Looking forward to your reply!

qianqianwang68 commented 8 months ago

Hi, your understanding of the loss is correct. While it makes a lot of sense, we didn't use it because we found it doesn't improve the performance much. My intuition is that if we have a pair of cycle-consistent 2D correspondences A and B, by enforcing A maps to B and B maps to A, the depth loss will be somewhat automatically fulfilled. Because, let's assume that A already maps to B (with very peaky opacity, i.e., the first nonzero sample on A's ray has opacity=1 and flows to a 3D location XB that projects into B's location), then in order for B to map back to A, a sensible solution is just to make all samples whose depth is smaller than XB to be zero, so that B's corresponding 3D location will be XB which will be mapped back to A by the invertible network. So by enforcing the correspondences to be cycle consistent + the invertible network, the depth consistency is enforced as well.

Yes, adding depth supervision is possible, and we tried something similar too.
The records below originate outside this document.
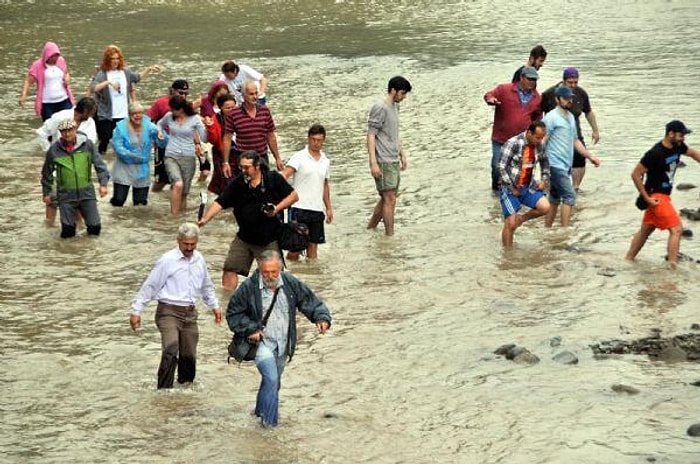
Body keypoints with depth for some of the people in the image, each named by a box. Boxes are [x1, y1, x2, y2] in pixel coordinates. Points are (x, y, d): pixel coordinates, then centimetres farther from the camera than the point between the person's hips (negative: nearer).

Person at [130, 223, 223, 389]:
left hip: (190, 313, 6)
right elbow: (149, 286, -4)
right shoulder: (167, 260, -8)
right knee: (170, 352, -21)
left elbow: (206, 286, 29)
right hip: (169, 312, -6)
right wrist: (136, 311, -4)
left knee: (189, 355, 9)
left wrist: (214, 306, 32)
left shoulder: (199, 259, 11)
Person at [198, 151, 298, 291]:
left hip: (269, 240, -2)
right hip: (244, 238, 2)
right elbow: (219, 203, -7)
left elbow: (294, 196, -1)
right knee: (230, 270, -4)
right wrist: (205, 219, -22)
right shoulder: (237, 183, -2)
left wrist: (277, 208, -15)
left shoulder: (273, 179, -7)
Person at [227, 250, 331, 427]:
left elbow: (310, 301, 5)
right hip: (261, 342, -5)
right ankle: (270, 423, -15)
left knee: (274, 382, 18)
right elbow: (233, 313, -3)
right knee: (271, 380, -20)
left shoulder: (291, 284, -4)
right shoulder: (249, 287, -14)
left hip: (282, 345, 5)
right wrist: (250, 329, -15)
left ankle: (261, 412, 40)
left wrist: (322, 318, -13)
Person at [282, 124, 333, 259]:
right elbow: (285, 174, -19)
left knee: (313, 244, 7)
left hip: (317, 209, 5)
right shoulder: (299, 157, -5)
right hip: (300, 207, -5)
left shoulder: (325, 161, 13)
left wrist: (328, 208, 21)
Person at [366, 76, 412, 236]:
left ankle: (370, 228, 23)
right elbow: (371, 136, -17)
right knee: (390, 199, -7)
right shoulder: (379, 108, -15)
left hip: (393, 161, 9)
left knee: (387, 198, 13)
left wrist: (402, 155, 24)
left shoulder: (395, 106, 13)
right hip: (383, 162, -9)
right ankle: (390, 235, -1)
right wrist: (373, 163, -21)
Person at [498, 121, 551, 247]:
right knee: (510, 224, -9)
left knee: (545, 207, -16)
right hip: (510, 188, -5)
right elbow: (501, 168, -17)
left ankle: (521, 219, 11)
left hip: (528, 187, 5)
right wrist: (512, 188, -16)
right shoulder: (513, 144, -18)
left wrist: (544, 180, 8)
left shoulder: (539, 146, 0)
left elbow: (544, 162, 21)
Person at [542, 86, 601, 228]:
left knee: (555, 199, 13)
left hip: (566, 166, 9)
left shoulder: (571, 117, 16)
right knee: (569, 196, -13)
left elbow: (575, 141, 24)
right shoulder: (551, 117, -12)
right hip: (556, 165, -9)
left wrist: (590, 156, 19)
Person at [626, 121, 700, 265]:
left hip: (664, 196, 9)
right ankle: (673, 265, -16)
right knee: (676, 229, -15)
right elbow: (636, 174, -19)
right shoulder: (655, 153, -23)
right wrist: (647, 198, -19)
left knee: (646, 230, 19)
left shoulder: (677, 147, 2)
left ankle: (628, 259, 30)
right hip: (656, 197, -9)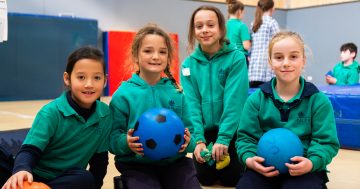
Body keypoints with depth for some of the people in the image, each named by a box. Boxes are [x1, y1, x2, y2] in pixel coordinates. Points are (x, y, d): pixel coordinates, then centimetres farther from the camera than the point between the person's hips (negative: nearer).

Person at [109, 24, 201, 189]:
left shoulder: (176, 92, 4)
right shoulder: (124, 94, -4)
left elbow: (189, 130, 7)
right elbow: (113, 136, -4)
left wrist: (188, 142, -13)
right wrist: (126, 143, -23)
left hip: (174, 161, 3)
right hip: (137, 165, -2)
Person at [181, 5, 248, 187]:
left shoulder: (236, 58, -13)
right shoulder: (189, 64, -3)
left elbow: (234, 101, -19)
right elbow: (191, 104, -9)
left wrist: (223, 138, -24)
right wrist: (198, 139, -20)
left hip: (231, 131, -2)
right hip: (205, 132, 3)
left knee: (230, 179, 2)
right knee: (206, 179, 6)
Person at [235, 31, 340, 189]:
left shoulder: (318, 100, 2)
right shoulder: (257, 99, 6)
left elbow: (327, 141, -2)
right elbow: (246, 136, 6)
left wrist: (312, 162, -23)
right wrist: (249, 158, -16)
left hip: (304, 169, -1)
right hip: (265, 167, 2)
But I'm not sure if this would improve tracking performance. But it may be that we didn't try hard enough. It seemed to me that by simply adding a scale/shift invariant depth supervision, there is tension between satisfying the flow loss vs the depth loss, which makes the optimization harder. One can also make major changes, e.g., adding depth supervision but also adding camera poses and using perspective projection (so that the static part can now really have zero deformation which will make the job of the invertible network easier), but this can be a bit too complicated. Exploring how to add depth to allow better handling of occlusion is definitely worth exploring

Ramseyous0109 commented 7 months ago

Thank you so much for your detailed response. I'm really grateful for it.

It seemed to me that by simply adding a scale/shift invariant depth supervision, there is tension between satisfying the flow loss vs the depth loss, which makes the optimization harder.
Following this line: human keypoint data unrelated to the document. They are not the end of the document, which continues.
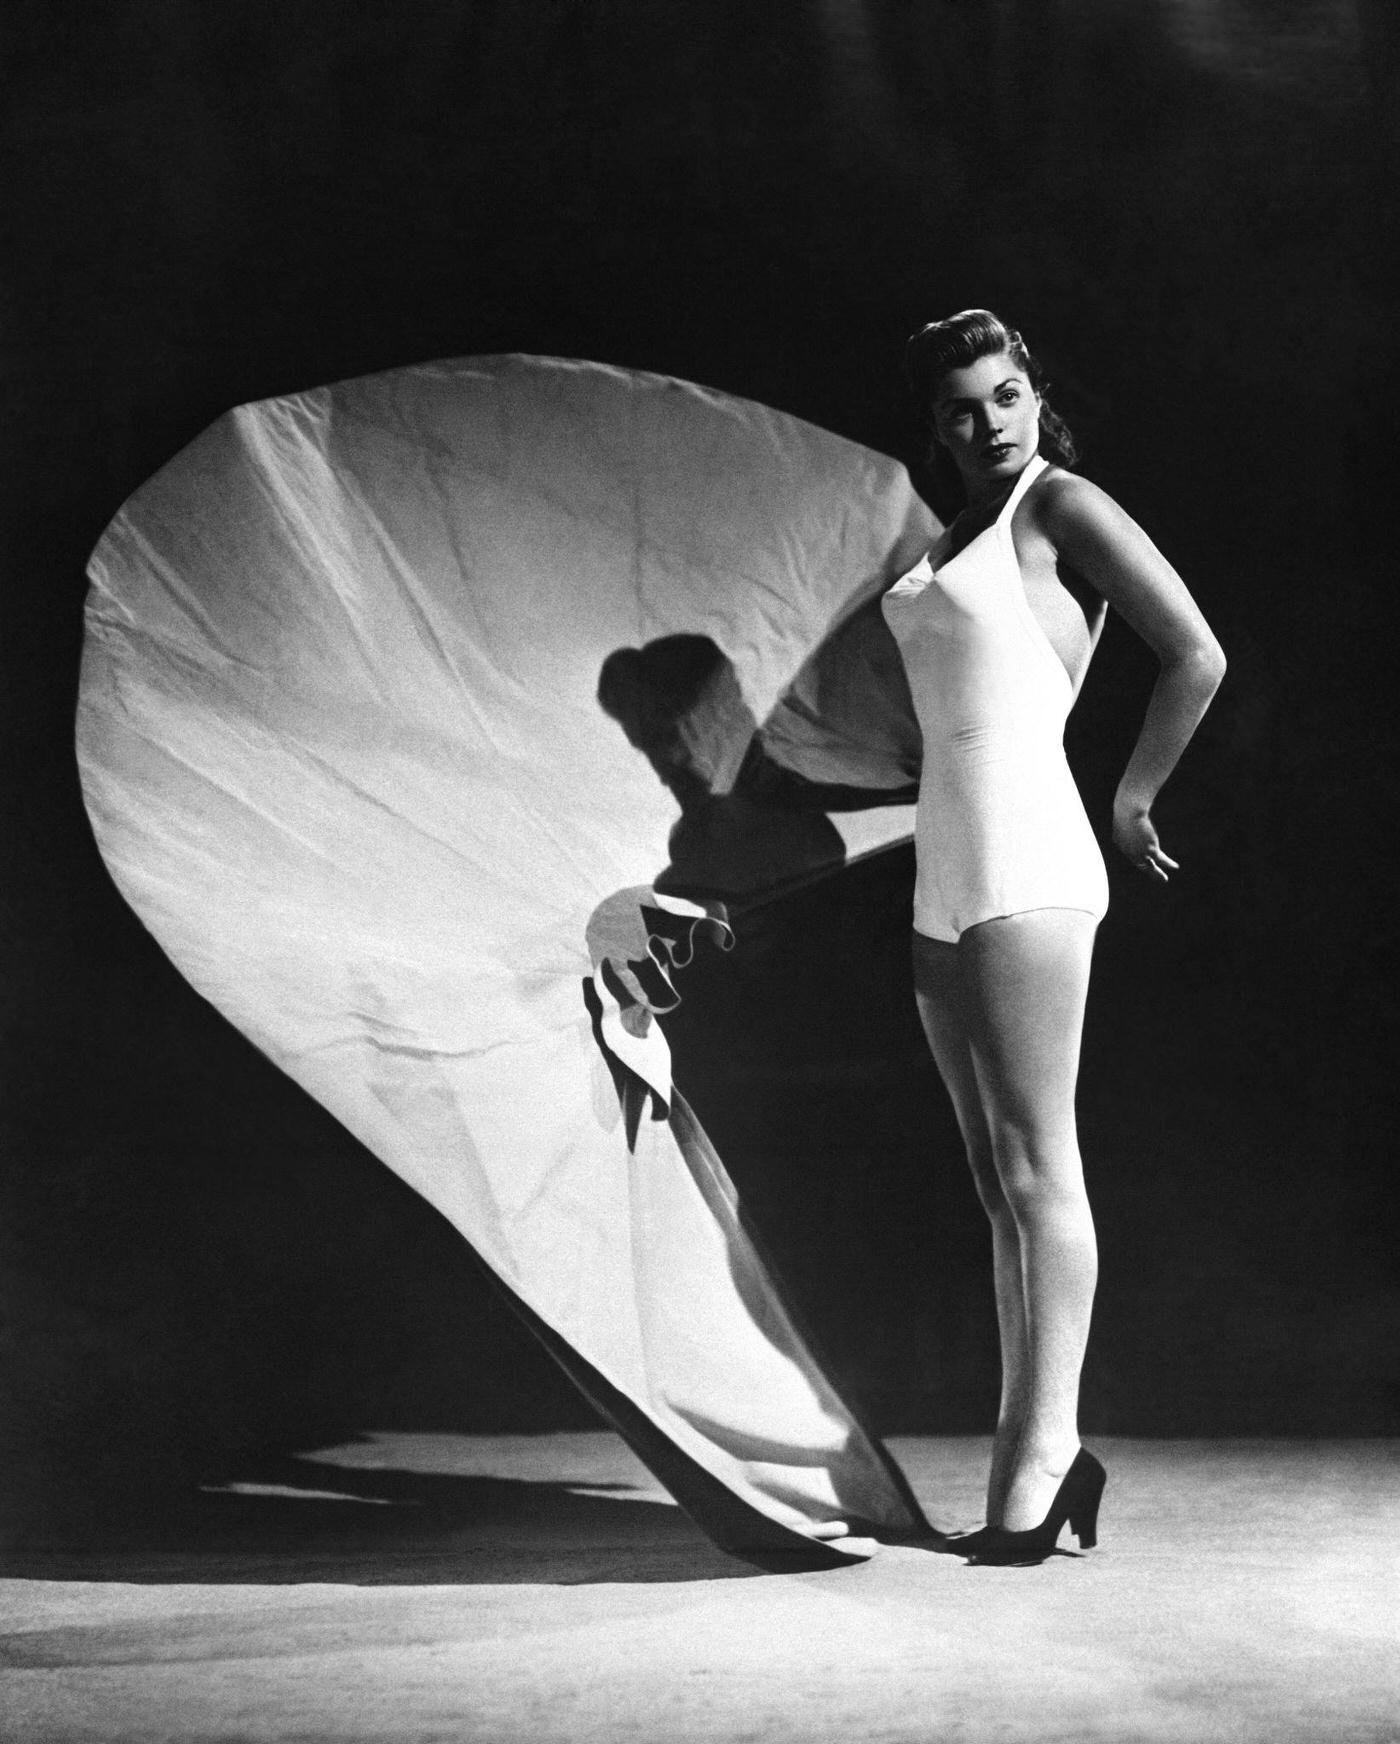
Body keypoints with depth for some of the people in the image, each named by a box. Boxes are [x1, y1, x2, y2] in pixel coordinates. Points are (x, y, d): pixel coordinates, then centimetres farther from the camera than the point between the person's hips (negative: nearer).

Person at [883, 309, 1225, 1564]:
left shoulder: (1063, 505, -1)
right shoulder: (953, 542, 21)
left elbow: (1198, 657, -7)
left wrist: (1133, 801, 2)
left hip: (1024, 863, -9)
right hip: (947, 879, 9)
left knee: (1037, 1166, -10)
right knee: (998, 1179, 6)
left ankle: (1045, 1448, -9)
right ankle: (1031, 1454, 8)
In fact, I already tried this simple way of adding scale/shift invariant depth supervision. The results prove the tension between flow and depth loss you mentioned. They cannot be optimized together in this way from my experiments.
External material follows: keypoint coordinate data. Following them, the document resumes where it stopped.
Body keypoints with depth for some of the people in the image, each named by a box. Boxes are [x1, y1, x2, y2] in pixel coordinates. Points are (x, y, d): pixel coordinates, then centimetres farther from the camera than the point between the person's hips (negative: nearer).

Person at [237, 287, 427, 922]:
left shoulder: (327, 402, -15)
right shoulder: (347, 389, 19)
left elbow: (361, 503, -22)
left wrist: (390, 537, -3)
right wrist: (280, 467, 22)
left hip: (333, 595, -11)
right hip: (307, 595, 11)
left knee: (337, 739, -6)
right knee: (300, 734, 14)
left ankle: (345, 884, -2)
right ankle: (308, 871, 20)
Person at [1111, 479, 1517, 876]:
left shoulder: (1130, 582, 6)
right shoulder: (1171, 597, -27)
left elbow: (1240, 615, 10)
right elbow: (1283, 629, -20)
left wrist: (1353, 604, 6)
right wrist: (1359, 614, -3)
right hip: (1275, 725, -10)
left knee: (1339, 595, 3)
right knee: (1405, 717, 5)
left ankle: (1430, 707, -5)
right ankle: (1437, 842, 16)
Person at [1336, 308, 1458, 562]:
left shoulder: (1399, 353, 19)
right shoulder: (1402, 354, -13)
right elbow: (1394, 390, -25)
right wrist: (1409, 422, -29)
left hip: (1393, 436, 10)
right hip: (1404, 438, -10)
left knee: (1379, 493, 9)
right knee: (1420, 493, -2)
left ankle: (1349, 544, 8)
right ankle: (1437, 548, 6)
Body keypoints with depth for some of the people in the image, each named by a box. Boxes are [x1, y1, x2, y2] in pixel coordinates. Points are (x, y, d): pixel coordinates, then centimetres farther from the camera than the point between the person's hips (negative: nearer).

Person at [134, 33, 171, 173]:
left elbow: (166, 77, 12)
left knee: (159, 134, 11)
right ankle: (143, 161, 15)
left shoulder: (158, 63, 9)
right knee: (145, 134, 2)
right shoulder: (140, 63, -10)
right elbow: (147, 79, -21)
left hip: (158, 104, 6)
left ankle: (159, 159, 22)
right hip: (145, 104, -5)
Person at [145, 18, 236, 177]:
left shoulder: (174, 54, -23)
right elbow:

One can also make major changes, e.g., adding depth supervision but also adding camera poses and using perspective projection

It also came to me the idea of adding camera pose and using perspective projection to supervise on static areas. I'll try this one though I haven't got any idea about how to take occlusion into consideration in this supervision now. I'll think about it carefully.

Thanks again and I'll appreciate it if we can keep in contact using e-mail when it's convenient for you.